→ **Task details**
Give the listing again word for word. Skip the pictures.
===== Records for processing =====
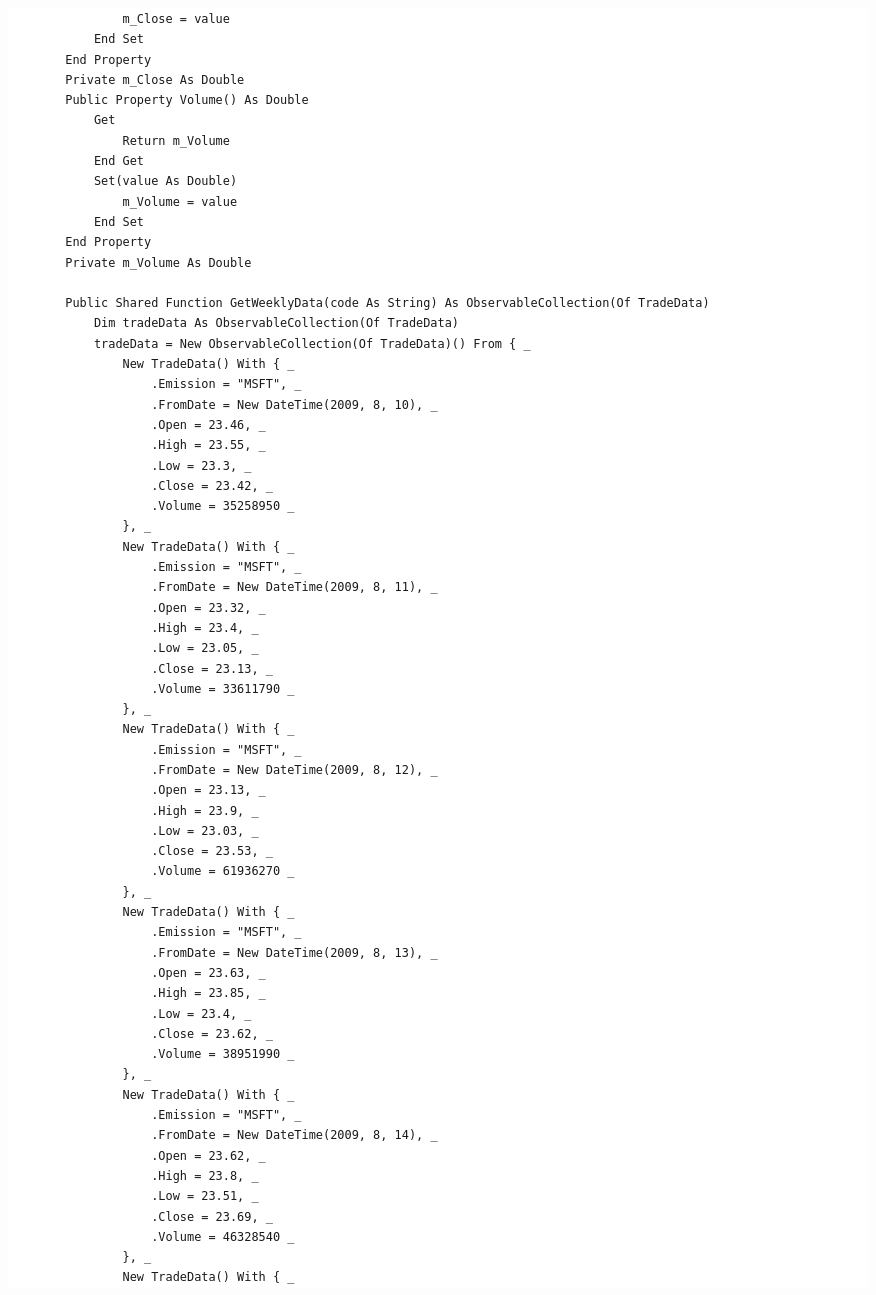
 ```VB.NET
	            m_Close = value
	        End Set
	    End Property
	    Private m_Close As Double
	    Public Property Volume() As Double
	        Get
	            Return m_Volume
	        End Get
	        Set(value As Double)
	            m_Volume = value
	        End Set
	    End Property
	    Private m_Volume As Double
	
	    Public Shared Function GetWeeklyData(code As String) As ObservableCollection(Of TradeData)
	        Dim tradeData As ObservableCollection(Of TradeData)
	        tradeData = New ObservableCollection(Of TradeData)() From { _
	            New TradeData() With { _
	                .Emission = "MSFT", _
	                .FromDate = New DateTime(2009, 8, 10), _
	                .Open = 23.46, _
	                .High = 23.55, _
	                .Low = 23.3, _
	                .Close = 23.42, _
	                .Volume = 35258950 _
	            }, _
	            New TradeData() With { _
	                .Emission = "MSFT", _
	                .FromDate = New DateTime(2009, 8, 11), _
	                .Open = 23.32, _
	                .High = 23.4, _
	                .Low = 23.05, _
	                .Close = 23.13, _
	                .Volume = 33611790 _
	            }, _
	            New TradeData() With { _
	                .Emission = "MSFT", _
	                .FromDate = New DateTime(2009, 8, 12), _
	                .Open = 23.13, _
	                .High = 23.9, _
	                .Low = 23.03, _
	                .Close = 23.53, _
	                .Volume = 61936270 _
	            }, _
	            New TradeData() With { _
	                .Emission = "MSFT", _
	                .FromDate = New DateTime(2009, 8, 13), _
	                .Open = 23.63, _
	                .High = 23.85, _
	                .Low = 23.4, _
	                .Close = 23.62, _
	                .Volume = 38951990 _
	            }, _
	            New TradeData() With { _
	                .Emission = "MSFT", _
	                .FromDate = New DateTime(2009, 8, 14), _
	                .Open = 23.62, _
	                .High = 23.8, _
	                .Low = 23.51, _
	                .Close = 23.69, _
	                .Volume = 46328540 _
	            }, _
	            New TradeData() With { _
```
=====
→ **Answer**
 ```VB.NET
	            m_Close = value
	        End Set
	    End Property
	    Private m_Close As Double
	    Public Property Volume() As Double
	        Get
	            Return m_Volume
	        End Get
	        Set(value As Double)
	            m_Volume = value
	        End Set
	    End Property
	    Private m_Volume As Double
	
	    Public Shared Function GetWeeklyData(code As String) As ObservableCollection(Of TradeData)
	        Dim tradeData As ObservableCollection(Of TradeData)
	        tradeData = New ObservableCollection(Of TradeData)() From { _
	            New TradeData() With { _
	                .Emission = "MSFT", _
	                .FromDate = New DateTime(2009, 8, 10), _
	                .Open = 23.46, _
	                .High = 23.55, _
	                .Low = 23.3, _
	                .Close = 23.42, _
	                .Volume = 35258950 _
	            }, _
	            New TradeData() With { _
	                .Emission = "MSFT", _
	                .FromDate = New DateTime(2009, 8, 11), _
	                .Open = 23.32, _
	                .High = 23.4, _
	                .Low = 23.05, _
	                .Close = 23.13, _
	                .Volume = 33611790 _
	            }, _
	            New TradeData() With { _
	                .Emission = "MSFT", _
	                .FromDate = New DateTime(2009, 8, 12), _
	                .Open = 23.13, _
	                .High = 23.9, _
	                .Low = 23.03, _
	                .Close = 23.53, _
	                .Volume = 61936270 _
	            }, _
	            New TradeData() With { _
	                .Emission = "MSFT", _
	                .FromDate = New DateTime(2009, 8, 13), _
	                .Open = 23.63, _
	                .High = 23.85, _
	                .Low = 23.4, _
	                .Close = 23.62, _
	                .Volume = 38951990 _
	            }, _
	            New TradeData() With { _
	                .Emission = "MSFT", _
	                .FromDate = New DateTime(2009, 8, 14), _
	                .Open = 23.62, _
	                .High = 23.8, _
	                .Low = 23.51, _
	                .Close = 23.69, _
	                .Volume = 46328540 _
	            }, _
	            New TradeData() With { _
```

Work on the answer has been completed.